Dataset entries
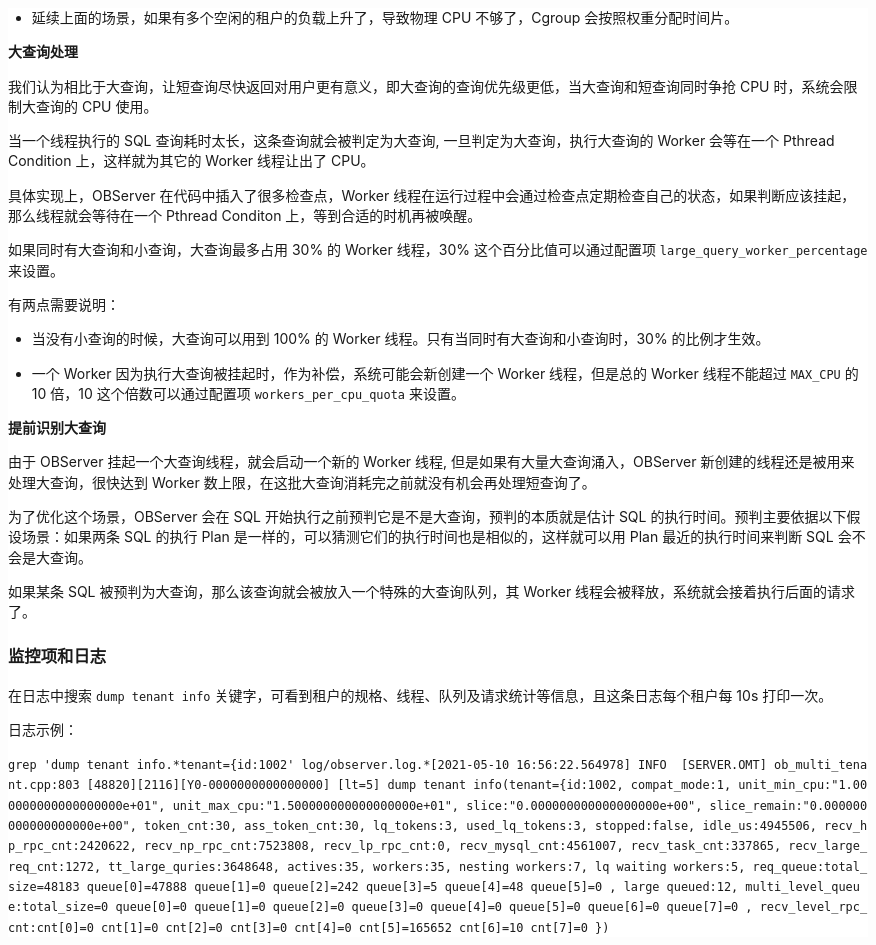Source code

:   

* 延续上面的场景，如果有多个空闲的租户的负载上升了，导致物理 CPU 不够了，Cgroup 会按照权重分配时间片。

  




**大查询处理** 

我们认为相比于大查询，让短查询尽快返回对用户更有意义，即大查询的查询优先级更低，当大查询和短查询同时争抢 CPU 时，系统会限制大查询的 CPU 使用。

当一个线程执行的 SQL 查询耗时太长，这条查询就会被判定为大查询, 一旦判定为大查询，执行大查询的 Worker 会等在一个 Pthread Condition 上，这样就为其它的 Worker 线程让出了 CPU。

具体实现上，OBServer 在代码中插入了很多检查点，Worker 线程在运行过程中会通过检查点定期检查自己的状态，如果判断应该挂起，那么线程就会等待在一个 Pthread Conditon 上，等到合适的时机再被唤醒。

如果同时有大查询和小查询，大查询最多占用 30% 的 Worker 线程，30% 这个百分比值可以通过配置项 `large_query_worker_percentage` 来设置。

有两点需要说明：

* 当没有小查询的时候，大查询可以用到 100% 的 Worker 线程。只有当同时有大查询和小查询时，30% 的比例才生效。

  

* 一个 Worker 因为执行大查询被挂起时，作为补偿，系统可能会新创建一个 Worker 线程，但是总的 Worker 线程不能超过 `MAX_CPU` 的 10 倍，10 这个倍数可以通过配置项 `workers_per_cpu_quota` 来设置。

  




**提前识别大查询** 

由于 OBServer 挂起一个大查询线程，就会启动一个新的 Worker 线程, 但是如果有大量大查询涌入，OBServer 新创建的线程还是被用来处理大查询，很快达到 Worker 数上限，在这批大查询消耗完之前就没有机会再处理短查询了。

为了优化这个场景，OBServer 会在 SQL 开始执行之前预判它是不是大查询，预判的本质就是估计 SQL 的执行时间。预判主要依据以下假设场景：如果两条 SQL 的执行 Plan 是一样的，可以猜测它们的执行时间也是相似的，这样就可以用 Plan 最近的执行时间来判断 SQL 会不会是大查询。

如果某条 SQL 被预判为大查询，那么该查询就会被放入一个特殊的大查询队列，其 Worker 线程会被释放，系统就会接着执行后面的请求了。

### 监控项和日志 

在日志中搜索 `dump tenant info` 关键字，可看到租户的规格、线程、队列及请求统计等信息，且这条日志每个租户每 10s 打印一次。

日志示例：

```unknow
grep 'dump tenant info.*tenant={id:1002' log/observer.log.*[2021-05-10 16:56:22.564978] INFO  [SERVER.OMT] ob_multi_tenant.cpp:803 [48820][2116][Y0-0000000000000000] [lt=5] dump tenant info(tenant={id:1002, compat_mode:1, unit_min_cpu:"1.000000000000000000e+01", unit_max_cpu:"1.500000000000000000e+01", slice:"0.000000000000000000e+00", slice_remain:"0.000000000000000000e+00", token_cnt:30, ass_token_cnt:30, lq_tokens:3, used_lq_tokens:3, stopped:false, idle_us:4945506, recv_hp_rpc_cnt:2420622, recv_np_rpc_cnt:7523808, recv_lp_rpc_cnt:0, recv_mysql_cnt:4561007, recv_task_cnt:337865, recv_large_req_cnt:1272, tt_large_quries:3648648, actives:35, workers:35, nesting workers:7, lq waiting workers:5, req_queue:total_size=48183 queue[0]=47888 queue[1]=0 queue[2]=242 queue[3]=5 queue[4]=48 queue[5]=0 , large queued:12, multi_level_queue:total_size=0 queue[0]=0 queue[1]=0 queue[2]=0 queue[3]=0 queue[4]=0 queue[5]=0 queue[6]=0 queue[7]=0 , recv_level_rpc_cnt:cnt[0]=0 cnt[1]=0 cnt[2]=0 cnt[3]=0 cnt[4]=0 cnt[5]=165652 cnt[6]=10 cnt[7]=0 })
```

---

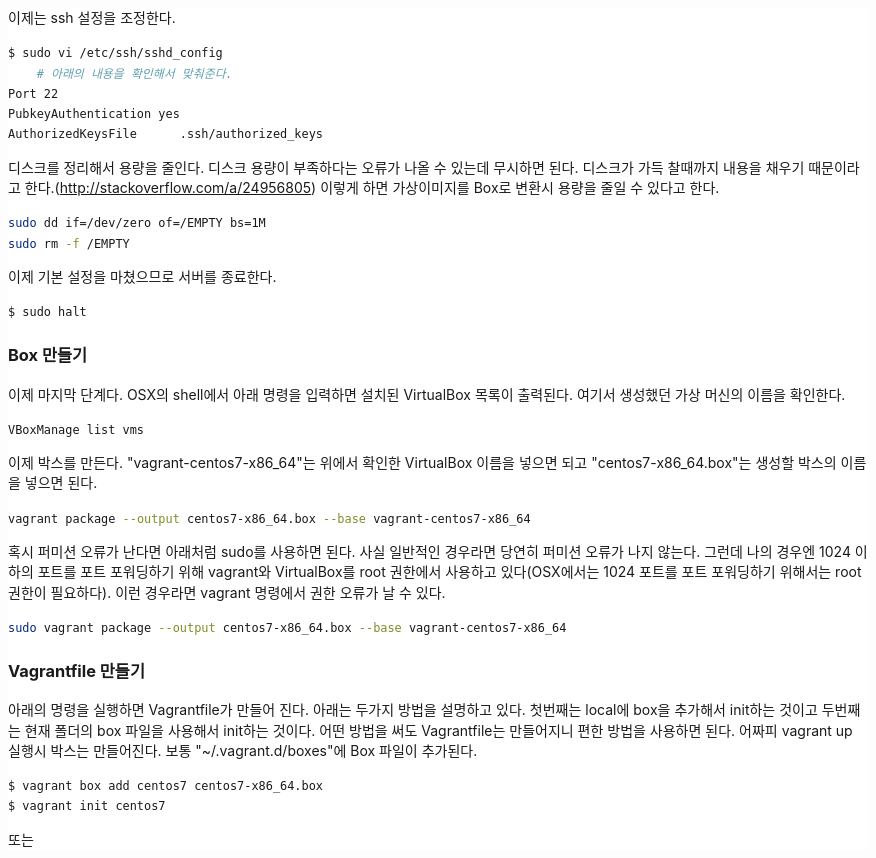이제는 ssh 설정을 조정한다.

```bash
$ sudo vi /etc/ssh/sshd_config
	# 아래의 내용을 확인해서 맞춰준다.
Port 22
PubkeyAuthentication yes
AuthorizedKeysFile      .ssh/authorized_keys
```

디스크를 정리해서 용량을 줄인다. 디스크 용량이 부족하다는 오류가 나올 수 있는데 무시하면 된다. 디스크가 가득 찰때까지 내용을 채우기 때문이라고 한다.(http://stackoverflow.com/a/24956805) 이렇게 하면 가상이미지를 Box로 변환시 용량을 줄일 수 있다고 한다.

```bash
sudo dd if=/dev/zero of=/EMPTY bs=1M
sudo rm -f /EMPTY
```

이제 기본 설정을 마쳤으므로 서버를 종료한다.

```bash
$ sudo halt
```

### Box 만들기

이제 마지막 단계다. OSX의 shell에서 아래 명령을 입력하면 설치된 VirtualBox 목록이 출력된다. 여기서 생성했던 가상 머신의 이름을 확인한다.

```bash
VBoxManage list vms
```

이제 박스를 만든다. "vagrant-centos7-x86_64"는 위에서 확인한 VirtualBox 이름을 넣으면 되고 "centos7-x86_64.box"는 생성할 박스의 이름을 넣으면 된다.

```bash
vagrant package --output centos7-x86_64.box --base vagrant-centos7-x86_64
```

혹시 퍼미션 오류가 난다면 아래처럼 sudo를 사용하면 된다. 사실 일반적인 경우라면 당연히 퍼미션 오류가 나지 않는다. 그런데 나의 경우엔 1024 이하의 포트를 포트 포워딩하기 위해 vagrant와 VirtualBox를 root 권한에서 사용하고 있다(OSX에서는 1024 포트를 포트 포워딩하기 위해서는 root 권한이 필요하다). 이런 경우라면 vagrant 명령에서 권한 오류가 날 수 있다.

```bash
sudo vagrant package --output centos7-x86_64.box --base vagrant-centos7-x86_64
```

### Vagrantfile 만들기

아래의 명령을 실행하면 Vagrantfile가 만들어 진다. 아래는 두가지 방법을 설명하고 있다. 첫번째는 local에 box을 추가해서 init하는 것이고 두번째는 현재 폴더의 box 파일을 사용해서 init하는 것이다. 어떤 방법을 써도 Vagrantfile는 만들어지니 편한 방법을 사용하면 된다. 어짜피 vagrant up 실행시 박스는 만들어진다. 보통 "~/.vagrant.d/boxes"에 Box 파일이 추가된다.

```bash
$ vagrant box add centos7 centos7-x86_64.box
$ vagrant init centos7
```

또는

### Exercise details:
Lines above with "tenant": state how many, nothing more.

### Answer to the problem:
2